→ TASK DESCRIPTION
Make an exact copy of the lines from the one containing "В руководстве extra, данный" to the end of the records below, and leave out everything else.

→ PROVIDED INFORMATION
-.-.-
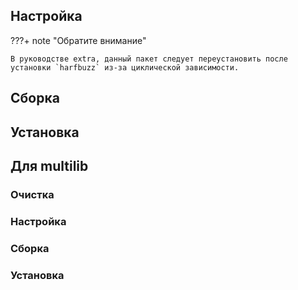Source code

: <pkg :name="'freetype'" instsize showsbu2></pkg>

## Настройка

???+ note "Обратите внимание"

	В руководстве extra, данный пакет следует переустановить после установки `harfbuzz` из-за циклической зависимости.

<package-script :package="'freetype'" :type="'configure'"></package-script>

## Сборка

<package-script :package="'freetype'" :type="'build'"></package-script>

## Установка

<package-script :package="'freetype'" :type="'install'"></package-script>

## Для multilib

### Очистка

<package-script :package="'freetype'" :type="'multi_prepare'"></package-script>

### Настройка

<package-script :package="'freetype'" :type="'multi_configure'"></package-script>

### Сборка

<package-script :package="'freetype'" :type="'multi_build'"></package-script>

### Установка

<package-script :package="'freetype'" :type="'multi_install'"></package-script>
-.-.-
→ RESPONSE TO THE EXERCISE
	В руководстве extra, данный пакет следует переустановить после установки `harfbuzz` из-за циклической зависимости.

<package-script :package="'freetype'" :type="'configure'"></package-script>

## Сборка

<package-script :package="'freetype'" :type="'build'"></package-script>

## Установка

<package-script :package="'freetype'" :type="'install'"></package-script>

## Для multilib

### Очистка

<package-script :package="'freetype'" :type="'multi_prepare'"></package-script>

### Настройка

<package-script :package="'freetype'" :type="'multi_configure'"></package-script>

### Сборка

<package-script :package="'freetype'" :type="'multi_build'"></package-script>

### Установка

<package-script :package="'freetype'" :type="'multi_install'"></package-script>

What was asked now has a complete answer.